Monitor Service Uptime With Heartbeat and the ELK Stack

The newest official addition to the Beats family, Heartbeat, probes services to check if they are reachable or not. See how it works with the ELK stack.

Daniel Berman

May. 08, 17 · Tutorial

Likes (0)

Comment

Save

21.0K Views

In previous posts, we took a look at Metricbeat, Winlogbeat, and Packetbeat. It’s now time to check out the newest official addition to the Beats family: Heartbeat.

Just in case you are not familiar with Beats, Beats is the name of a family of log shippers by Elastic, each designed for a different use case. Filebeat, for example, is built for tracking and logging specific files while Winlogbeat is designed for shipping Windows event logs.

Heartbeat (beta) was introduced in Elastic Stack 5.0 back in October and is meant for “uptime monitoring.” In essence, what Heartbeat does is probe services to check if they are reachable or not — it’s useful, for example, to verify that the service uptime complies with your SLA. All you need to do is supply Heartbeat with a list of URLs and uptime metrics to send to your stack, either directly to Elasticsearch or to Logstash for enrichment before indexing.

Let’s take a closer look.

Installing and Running Heartbeat

As with all the other members of the Beats family, installation is extremely simple. As opposed to the other Beats, though, Elastic recommends installing Heartbeat on a separate machine or even outside the network where the services that you are monitoring are running.

In this case, I’m using an Ubuntu 16.04, so my installation steps are as follows.

First, I’m going to download and install the Elasticsearch public signing key.

wget -qO - https://artifacts.elastic.co/GPG-KEY-elasticsearch | sudo apt-key add -

On Debian distros, Elastic also recommends installing the apt-transport-https package:

sudo apt-get install apt-transport-https

Then, I’m going to save the repository definition to /etc/apt/sources.list.d/elastic-5.x.list:

echo "deb https://artifacts.elastic.co/packages/5.x/apt stable main" | sudo tee -a /etc/apt/sources.list.d/elastic-5.x.list

And last but not least:

sudo apt-get update && sudo apt-get install heartbeat

If you don’t want to use Apt, Heartbeat packages and instructions are detailed here.

Configuring and Running Heartbeat

If started with the default settings, Heartbeat is configured to ping a local instance of Elasticsearch and export metrics to the same local instance. To change these settings and fine tune Heartbeat for your needs, you will need to open the Heartbeat configuration file (located in Deb installations at: /etc/heartbeat/heartbeat.yml).

If you’ve used any of the other Beats, you will find yourself familiar with the structure of the file.

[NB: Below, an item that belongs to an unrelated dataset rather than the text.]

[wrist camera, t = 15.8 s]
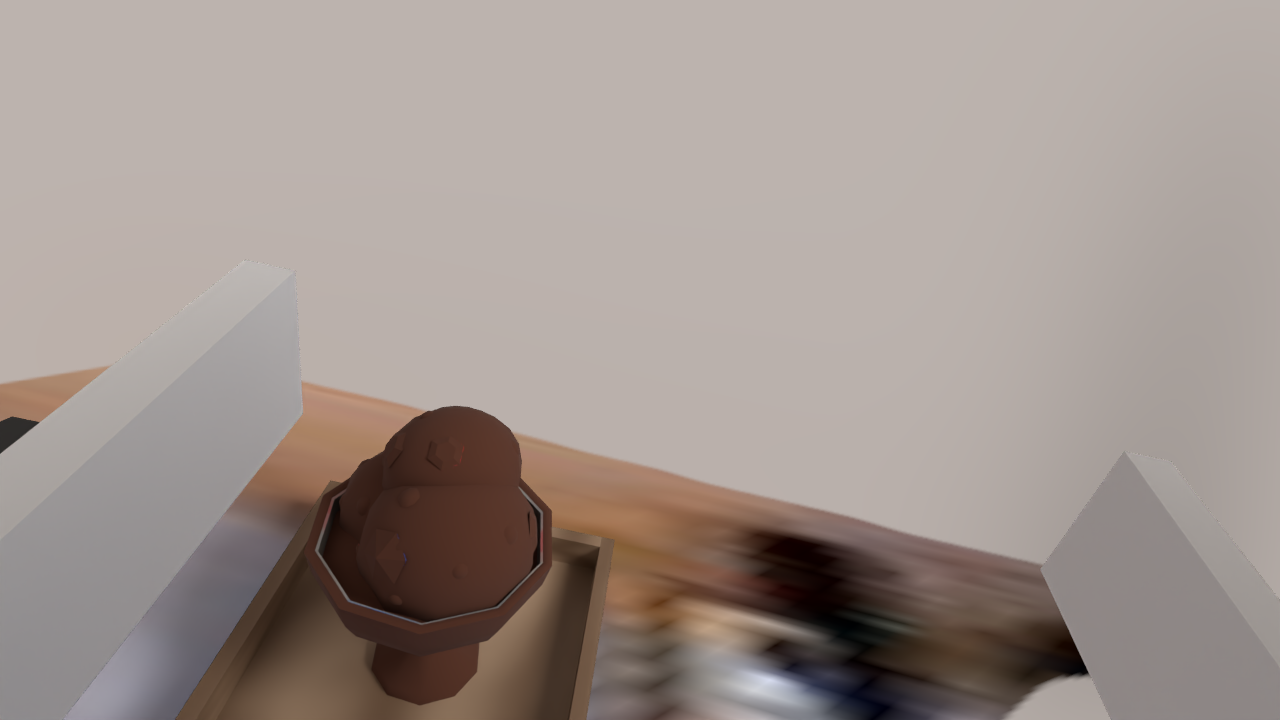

The most important section in the file is the Monitors section. A “monitor” tells Heartbeat which URL to monitor individually and what scheduling rule to use.

As a simple example, let’s add to the existing configuration our local instance of Kibana as a service that we want to monitor. The configuration would now look as follows:

heartbeat.monitors:
- type: http
  urls: ["http://localhost:9200"]
  schedule: '@every 10s'
  timeout: 16s
- type: http
  urls: ["http://localhost:5601"]
  schedule: '*/5 * * * * * *'

Scheduling is based on a cron-like syntax, and the monitor type can either be HTTP, TCP, or ICMP. Each of the monitors has a different use case — you will most likely use the ICMP type, for example, for a simple ping check of whether a service is available or not and the HTTP type to connect via HTTP.

The other sections in the configuration file are similar to the other Beats and include general logging and output options. Conveniently, a full configuration example that includes all the available options at etc/heartbeat/heartbeat.full.yml.

To run Heartbeat, use:

sudo /etc/init.d/heartbeat start

You should see an [ok] output. Within seconds, an index is created and can be defined within Kibana.

configure an index pattern

And the data itself:

service uptime logs

Note: YAML files are notorious for being extremely syntax-sensitive. I strongly double checking your file with a YAML validator.

Using Heartbeat With Logz.io

To ship the data collected by Heartbeat to the Logz.io ELK Stack, you will need to enter some changes to the configuration file.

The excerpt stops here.